Thursday, April 9, 2009

Thursday

In the night in which he was betrayed...

It's Thursday, the day we remember Jesus' last meal with his disciples at the Passover feast. Jesus began the evening celebration by washing his disciples' feet, something which normally would have been done by a servant--just one more example of Jesus' complete counter-culturalism. In fact, Peter was horrified, at first, at the thought of his Master washing his feet. Jesus told them,

"I have given you and example to follow. Do as I have done to
you. How true it is that a servant is not greater than the master...."
John 13:15-16a


After supper, Jesus went to a quiet place to pray. He "began to be filled with horror and deep distress" (Mark 14:33), and told his friends "My soul is crushed with grief to the point of death. Stay here and watch with me." (Mark 14:34)

He went a little farther and fell face down on the ground. He prayed that,
if it were possible, the awful hour awaiting him pass him by. "Abba,
Father," he said, "everything is possible for you. Please take this cup of
suffering away from me. Yet I want your will, not mine." Mark
14:35-36

I'd just like to point out, here, that saying Abba is like saying Daddy. Can you imagine a 30 year old man calling his father Daddy? That, more than anything, demonstrates to me the sorrow and distress, even despair that Jesus was feeling.
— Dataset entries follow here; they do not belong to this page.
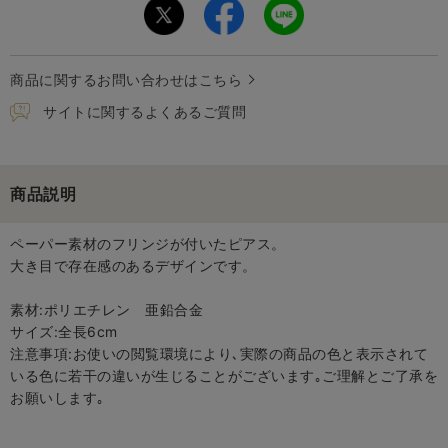
商品に関するお問い合わせはこちら
サイトに関するよくあるご質問
商品説明
ペーパー素材のフリンジが付いたピアス。
大き目で存在感のあるデザインです。
素材:ポリエチレン 亜鉛合金
サイズ:全長6cm
注意事項:お使いの閲覧環境により､実際の商品の色と表示されて
いる色に若干の違いが生じることがございます｡ご理解とご了承を
お願いします｡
Luke reports that
He prayed more fervently, and he was in such agony of spirit that his sweat
fell to the ground like great drops of blood. Luke 22:44
Once again, I love this picture of Jesus. It is so easy, amidst the miracles and healings and teachings and throwing out of demons and walking on water, to remember that Jesus is God. And it is so easy to forget that he was, at the same time, fully human. I think we just gloss over that part sometimes, because it's so difficult to understand how he could be both, God and human.

And yet, here he is in the garden. Jesus knows what he has to do, and, quite understandably, doesn't want to do it. It will be difficult. It will be humiliating. It will be painful. It is beyond words, what Jesus will go through. But Jesus, because he loves us (US!), does it anyway. Jesus has free will, too, we all do, and he chose salvation for the world, redemption for us all, in exchange for his life.
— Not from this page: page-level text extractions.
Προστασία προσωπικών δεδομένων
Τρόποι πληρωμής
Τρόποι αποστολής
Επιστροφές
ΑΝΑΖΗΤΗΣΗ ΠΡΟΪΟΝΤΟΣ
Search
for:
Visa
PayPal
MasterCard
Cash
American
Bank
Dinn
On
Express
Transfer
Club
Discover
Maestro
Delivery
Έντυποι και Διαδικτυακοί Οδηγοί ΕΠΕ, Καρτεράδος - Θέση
When I was younger, I never really understood why Good Friday was called good. I never understood why Jesus had to die. It seems to me that the day on which Jesus died was awful, horrible, terrible, anything but good. I guess I didn't understand salvation at that point, or how God can use even the most horrific situations to fulfill his purposes.
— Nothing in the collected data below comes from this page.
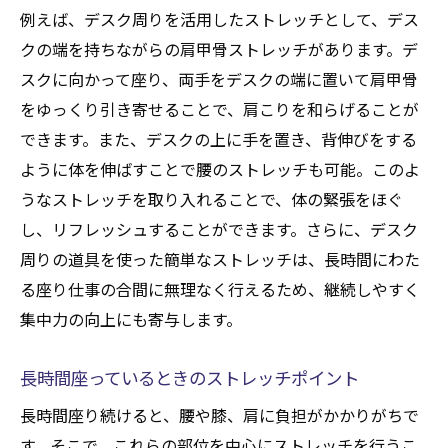
例えば、デスク周りを活用したストレッチとして、デス
クの端を持ちながらの肩甲骨ストレッチがあります。デ
スクに向かって座り、両手をデスクの端に置いて肩甲骨
をゆっくり引き寄せることで、肩こりを和らげることが
できます。また、デスクの上に手を置き、背伸びをする
ように体を伸ばすことで腰のストレッチも可能。このよ
うなストレッチを取り入れることで、体の緊張をほぐ
し、リフレッシュすることができます。さらに、デスク
周りの道具を使った簡単なストレッチは、長時間にわた
る座り仕事の合間に無理なく行えるため、継続しやすく
集中力の向上にも寄与します。
長時間座っているときのストレッチポイント
長時間座り続けると、腰や膝、肩に負担がかかりがちで
す。そこで、これらの部位を中心にストレッチを行うこ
It is no accident that Jesus' sacrifice came during the season of Passover, the time when Jews remember the angel of death passing over the Hebrews' homes just before their escape from slavery in Egypt. If you remember, the Hebrew people were to slaughter a lamb, a perfect lamb, without blemish, and smear its blood on their door frames, which would signal to the angel of death that this household was to be spared. Jesus, on this night in which he was betrayed, became the perfect passover lamb, once and for all, and his blood is smeared over the doorways of our hearts, sparing us from the horror and the grief, the agony and distress of death: the slavery of this imperfect, sinful life.